I told him I'd ask you guys if anything was going on.
Dave


----------



## Getaway (Jan 17, 2001)

Not yet that I know of Drake. They should show up anytime.


----------



## Garret (Aug 2, 2002)

Drake and Getaway, any word on the smelt? PM me if your having any luck. My brother and myself aer thinking about Friday night Saturday morning at the S. Bridge or Foster Rd. 

Any help would be great!

Thanks,

G-MAN


----------



## Drake (Dec 29, 2000)

Garret, 
I have not heard a word.
I still have hope that someone from this site will let us know.
Dave


----------



## yoyobob (Jan 21, 2003)

I work in Oscoda and have been asking people daily about the smelt.
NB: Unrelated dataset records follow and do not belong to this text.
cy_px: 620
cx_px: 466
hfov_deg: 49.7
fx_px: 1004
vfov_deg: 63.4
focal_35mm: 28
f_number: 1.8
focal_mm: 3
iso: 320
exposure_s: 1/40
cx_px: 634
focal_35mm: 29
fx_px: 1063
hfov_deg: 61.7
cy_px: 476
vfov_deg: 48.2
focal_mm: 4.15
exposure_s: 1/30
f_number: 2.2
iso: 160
I was told a couple of days ago they are starting to school at the mouth of the AuSable. We are waiting for them to start running any time. Hopefully this weekend. This rain will help.


----------



## Getaway (Jan 17, 2001)

I have not heard any official word, but after this rain I'd be heading up every day for the next few days. It's gonna be over very soon.


----------



## Garret (Aug 2, 2002)

It looks like the Tawas area is getting some rain today. I think I'll try tomorrow night thru Saturday morning. If it fly's with the wife? (her birthday's tomorrow) 

Thanks for the information yoyobob and Getaway. Let me know when your going to be out next and maybe we'll run into each other. PM me tomorrow if one of you make it out tonght.
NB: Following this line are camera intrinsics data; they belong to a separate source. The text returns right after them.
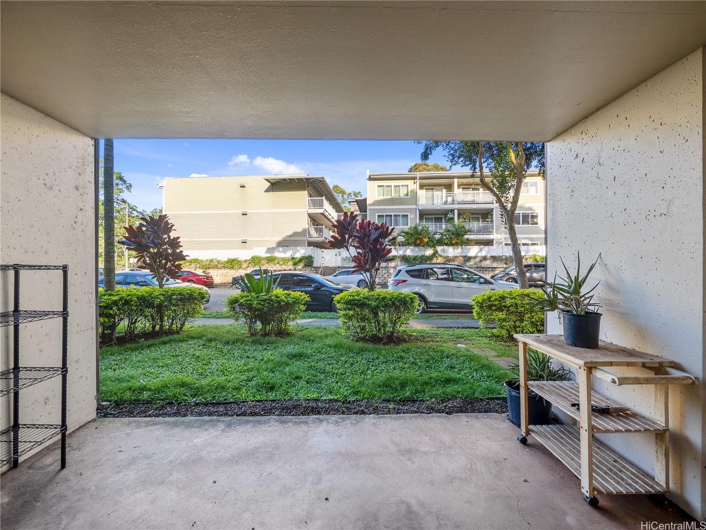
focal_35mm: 14
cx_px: 353
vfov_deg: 85.7
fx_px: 286
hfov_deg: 102.1
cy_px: 265
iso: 250
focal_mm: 7
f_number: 4
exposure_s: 1/4000
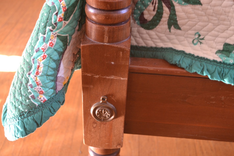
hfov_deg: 43.6
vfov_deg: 29.9
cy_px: 78
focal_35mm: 45
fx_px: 293
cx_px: 117
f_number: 4.5
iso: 1100
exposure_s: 1/15
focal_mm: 30
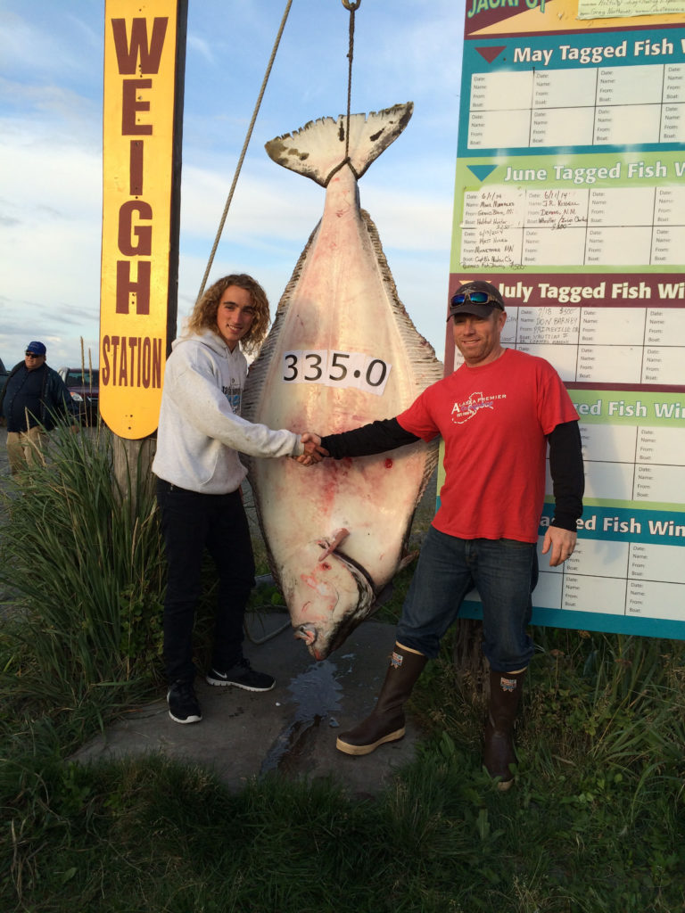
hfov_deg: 46.8
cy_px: 456
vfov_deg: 60.0
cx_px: 342
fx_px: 792
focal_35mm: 30
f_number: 2.2
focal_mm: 4.12
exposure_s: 1/547
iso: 32
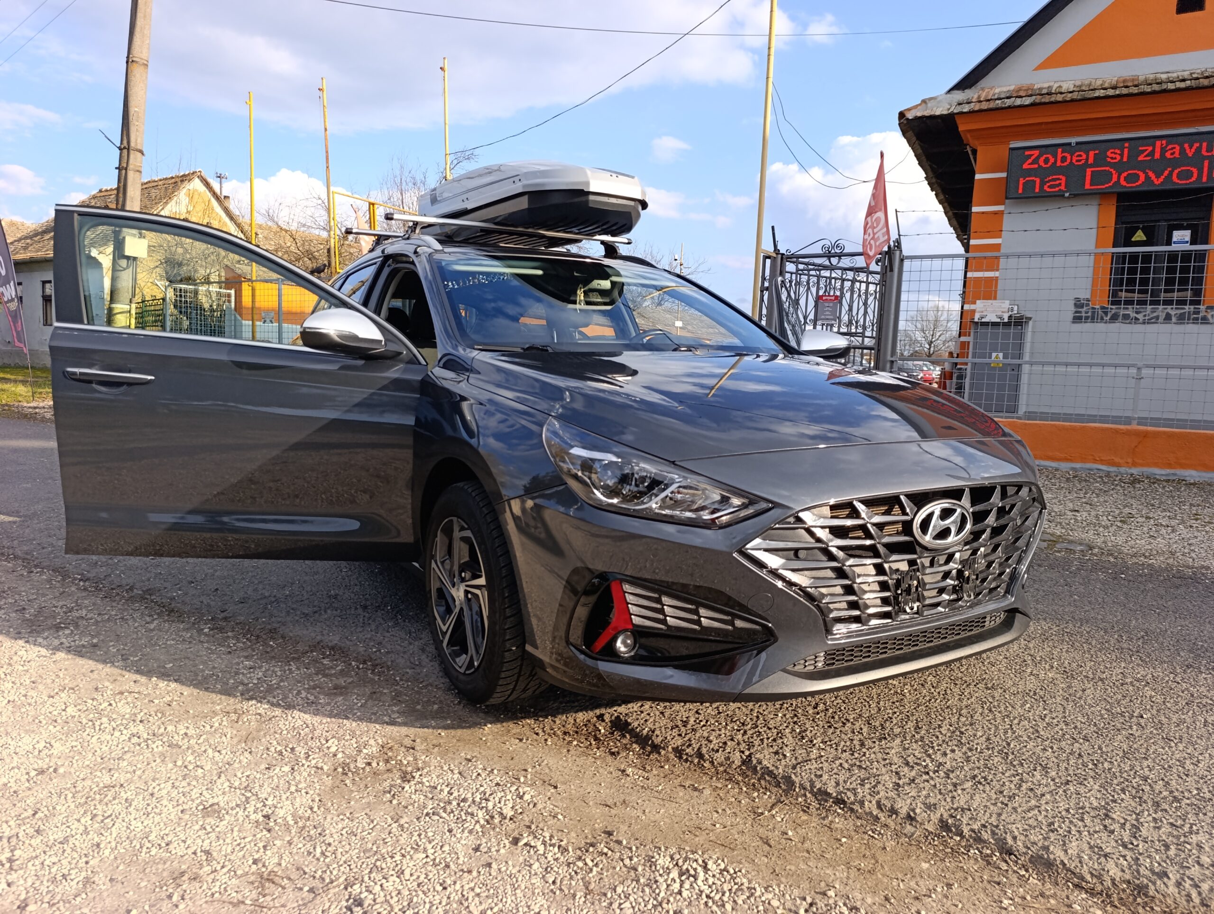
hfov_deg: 73.8
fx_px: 808
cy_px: 457
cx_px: 607
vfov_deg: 59.0
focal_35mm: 23
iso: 50
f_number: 1.6
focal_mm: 6.14
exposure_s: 1/238
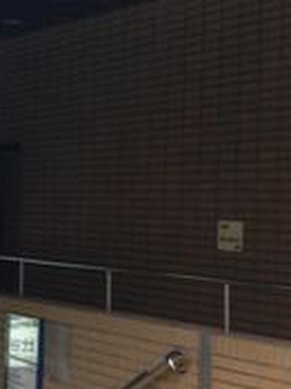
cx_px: -29
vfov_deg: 16.3
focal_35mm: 121
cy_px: 142
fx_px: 1358
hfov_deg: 12.0
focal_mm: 4.12
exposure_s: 1/60
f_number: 2.4
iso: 64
I'll let you know if i get a bunch tomorrow night with my brother.

G


----------



## omerjim (Feb 19, 2002)

The guys are starting to get a few smelt, if you come up bring a good spinning rod and a neutral bouyancy rapalla type lure 4" long and try casting. We are getting lakers walleye, browns,small mouth, steelies, and pike as they are folowing the smelt in.


----------



## omerjim (Feb 19, 2002)

We are not keeping any fish that season isn't open on , but they sure are fun to catch!


----------



## Garret (Aug 2, 2002)

Omerjim,

Thanks for the hint. We'll bring some Rapalla's and Walleye lure's for the hungry eyes chasing the smelt. I think i have some black and silver looking stick baits with neutral bouyancy as well. Do glow style stick baits work better at night? From 11pm till 3am?

Thanks again for the tip! 

G-MAN


----------



## jnpcook (Jan 19, 2000)

Sorry for the late report:

Went up Saturday night to Tawas to try smelt dipping for the first time. Went with a friend who had access to a private dock where we fished. 

3 of us fished from 10pm to 2:30am and we got about 200. I have never done this before so I am going by what my friend said, the fishing was slow. It was a lot of fun though and at least we caught a few for my first time out.

John


----------



## StreamAddict (May 22, 2002)

Sounds like fun JNP.

I've lived on MI for 5 years and haven't tried that yet..

I love smelt, good eatin'..

How was the fish fry???


----------